In his 24 years as a speech and drama teacher, he developed Arundel High School's theater program into one of the best in the region. Students considered him a dedicated, caring teacher who brought out the best in them. He even wrote a widely praised play that was staged at this year's state Thespian Festival. This much-admired man was the side of Mr. McDade the public knew.

But federal investigative officials allege there is another, private side to Mr. McDade that involves a prurient interest in child pornography. When U.S. postal and custom inspectors raided his house on April 18, they say they discovered an extensive collection of computer images of young boys engaged in a variety of perverted sex acts.

Overnight, this teacher who had been considered a role model became an outcast and unfit to teach in the school system.

Unlike Price

Unlike Ronald Price, the convicted Anne Arundel teacher who for years sexually exploited female students, no allegations have surfaced to date that Mr. McDade took advantage of the youths that he taught or coached. From all indications, Mr. McDade's behavior with adults and children was always proper and appropriate.

From what is publicly known in this case, it appears that the supposed fascination with young boys was intensely private and tightly controlled. Mr. McDade's alleged crime is possession of child pornography that he downloaded from the Internet. Affidavits offered at his bail hearing indicated that Mr. McDade possessed child pornography but none was offered that he ever took any pictures or engaged in any sexual activity with minors.

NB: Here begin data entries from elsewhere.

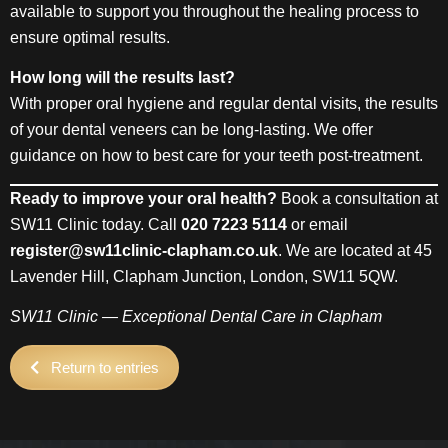
available to support you throughout the healing process to
ensure optimal results.
How long will the results last?
With proper oral hygiene and regular dental visits, the results
of your dental veneers can be long-lasting. We offer
guidance on how to best care for your teeth post-treatment.
Ready to improve your oral health?
Book a consultation at
SW11 Clinic today. Call
020 7223 5114
or email
register@sw11clinic-clapham.co.uk
. We are located at 45
Lavender Hill, Clapham Junction, London, SW11 5QW.
SW11 Clinic — Exceptional Dental Care in Clapham
Return to entries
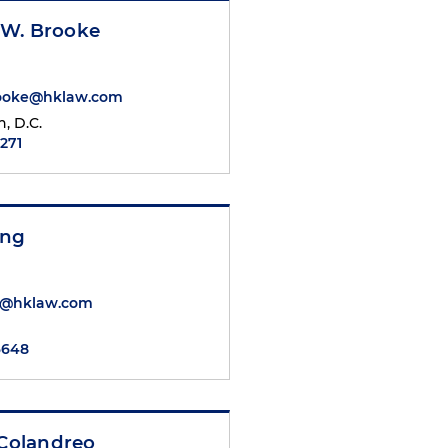
W. Brooke
ooke@hklaw.com
, D.C.
7271
ang
g@hklaw.com
6648
 Colandreo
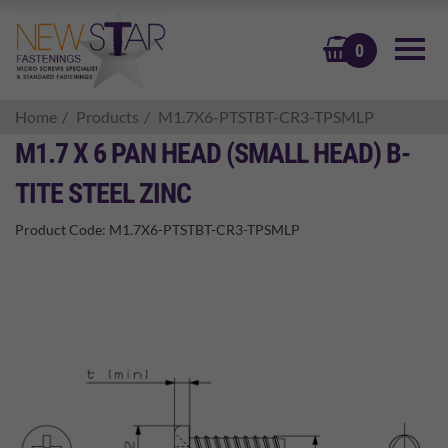
BASKET
0
Home
Products
M1.7X6-PTSTBT-CR3-TPSMLP
M1.7 X 6 PAN HEAD (SMALL HEAD) B-
TITE STEEL ZINC
Product Code:
M1.7X6-PTSTBT-CR3-TPSMLP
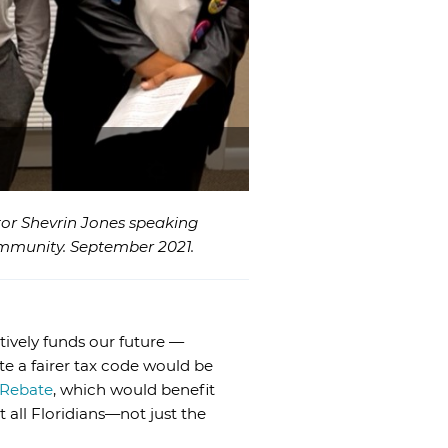
ator Shevrin Jones speaking
ommunity. September 2021.
tively funds our future —
te a fairer tax code would be
 Rebate
, which would benefit
t all Floridians—not just the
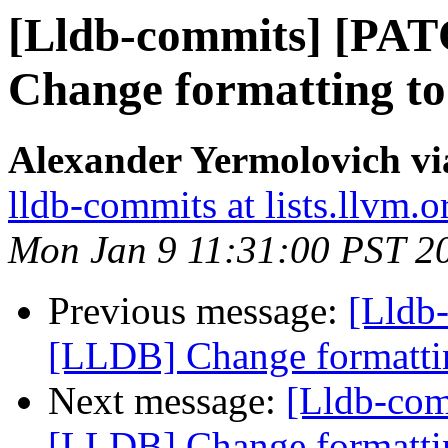
[Lldb-commits] [PA
Change formatting to
Alexander Yermolovich vi
lldb-commits at lists.llvm.o
Mon Jan 9 11:31:00 PST 2
Previous message:
[Lldb
[LLDB] Change formattin
Next message:
[Lldb-co
[LLDB] Change formattin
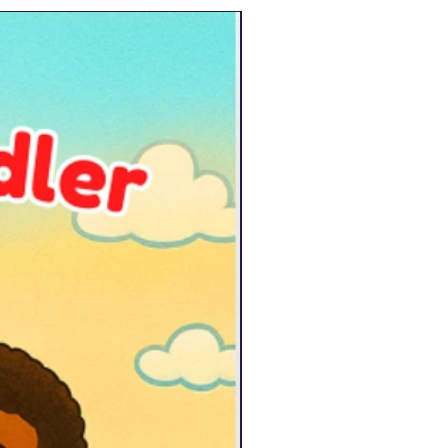
New Arrival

It is clear that Mr. McDade's career as a classroom teacher is over. It doesn't matter that he has a distinguished and unblemished record. Even if Mr. McDade is acquitted of these federal charges, very few parents would be willing to allow him in a classroom with their children.

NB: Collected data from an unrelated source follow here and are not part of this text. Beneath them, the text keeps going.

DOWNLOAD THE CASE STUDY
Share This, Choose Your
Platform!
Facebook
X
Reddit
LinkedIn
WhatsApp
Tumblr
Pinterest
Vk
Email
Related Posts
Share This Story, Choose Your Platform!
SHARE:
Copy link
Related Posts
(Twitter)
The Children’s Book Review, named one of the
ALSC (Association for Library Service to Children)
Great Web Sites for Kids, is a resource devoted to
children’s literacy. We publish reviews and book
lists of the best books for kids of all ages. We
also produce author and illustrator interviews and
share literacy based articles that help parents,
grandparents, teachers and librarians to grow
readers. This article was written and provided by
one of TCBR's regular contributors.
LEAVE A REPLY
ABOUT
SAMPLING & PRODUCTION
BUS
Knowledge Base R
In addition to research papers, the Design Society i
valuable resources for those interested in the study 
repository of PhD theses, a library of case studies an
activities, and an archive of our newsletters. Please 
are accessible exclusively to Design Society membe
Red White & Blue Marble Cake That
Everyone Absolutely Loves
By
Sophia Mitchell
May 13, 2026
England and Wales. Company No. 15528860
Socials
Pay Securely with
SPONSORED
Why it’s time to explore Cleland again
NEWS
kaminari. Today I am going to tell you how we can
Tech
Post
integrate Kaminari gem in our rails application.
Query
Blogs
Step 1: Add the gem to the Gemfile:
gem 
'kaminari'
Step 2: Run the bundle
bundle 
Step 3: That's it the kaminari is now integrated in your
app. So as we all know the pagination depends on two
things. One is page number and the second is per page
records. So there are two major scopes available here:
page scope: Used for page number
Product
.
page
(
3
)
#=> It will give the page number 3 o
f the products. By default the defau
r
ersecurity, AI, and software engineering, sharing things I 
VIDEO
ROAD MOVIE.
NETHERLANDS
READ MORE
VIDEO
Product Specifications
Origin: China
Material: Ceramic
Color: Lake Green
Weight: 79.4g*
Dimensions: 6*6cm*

Underlying this incident is an interesting dilemma: Where do the teachers' rights of privacy end and where does the public's right to know as much as possible about the people teaching their children begin?

In some ways, there are similarities between Mr. McDade's case and that of Peter Melzer, a former teacher at the Bronx High School of Science in New York. Mr. Melzer, a teacher with 30 years in the city's public schools, was editor of a newsletter published by the North American Man/Boy Love Association, a group that advocates "consensual" sex between men and boys.

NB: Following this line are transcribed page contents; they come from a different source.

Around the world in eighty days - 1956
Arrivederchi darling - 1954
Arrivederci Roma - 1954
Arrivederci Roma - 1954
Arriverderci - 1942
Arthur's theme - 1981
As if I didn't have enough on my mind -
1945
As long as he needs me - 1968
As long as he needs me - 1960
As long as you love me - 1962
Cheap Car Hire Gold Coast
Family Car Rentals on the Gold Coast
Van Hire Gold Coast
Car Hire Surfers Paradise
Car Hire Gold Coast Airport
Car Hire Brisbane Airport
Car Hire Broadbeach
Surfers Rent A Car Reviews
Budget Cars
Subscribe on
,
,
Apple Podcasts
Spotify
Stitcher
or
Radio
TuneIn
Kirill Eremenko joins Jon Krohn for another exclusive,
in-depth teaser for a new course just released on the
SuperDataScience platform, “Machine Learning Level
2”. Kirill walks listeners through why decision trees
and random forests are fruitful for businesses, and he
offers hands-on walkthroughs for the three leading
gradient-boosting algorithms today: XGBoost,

Unlike Mr. McDade, Mr. Melzer never hid his views. He had been a long-standing member of NAMBLA, openly attended its meetings and put his name on the organization's newsletter. Only after a television station showed him at a NAMBLA meeting did the school system remove him from his position. While the local case involves allegations of criminal activity, Mr. Melzer's transgressions involved his constitutional rights of free speech.

In correspondence with a postal inspector posting as a pedophile pen pal, Mr. Melzer admitted that he was "attracted to boys up until the age of 16," but also said he would "not engage in unlawful acts." Apparently he kept his word. His students never complained about him making any advances or promulgating his strange views on sex.

Some parents argued that while teachers with strange views like Mr. Melzer have a constitutional right to say and think whatever they want, they don't have a constitutional right to be teachers. These parents would say that such bizarre views on adult and child sexual relationships would make it difficult for these teachers to discharge at least one of their duties: report possible cases of sexual child abuse.

What of other strange views?

What, then, does the system do about teachers with strange views on other subjects that have nothing to do with sex but are equally upsetting to mainstream thought? What if a teacher was an extreme animal rights advocate and believed that human and animal lives are equal, or a teacher whose free time was spent working for racist organizations, or one who collected human skulls and used them as bowls for eating?

How deeply can school systems inquire about teachers' personal lives? A background check on Mr. McDade would have probably turned up nothing because the man had no criminal record.

Can school systems force employees to answer extensive and very personal questionnaires in order to unearth information about possible deviancy? Is it acceptable for teachers to have unconventional political, social or religious views but unacceptable to have bizarre views on sex?

Where do we draw the line? In light of cases like the one that shook Arundel High this month, school officials are going to have to address that question.

Brian Sullam is The Sun's editorial writer in Anne Arundel County.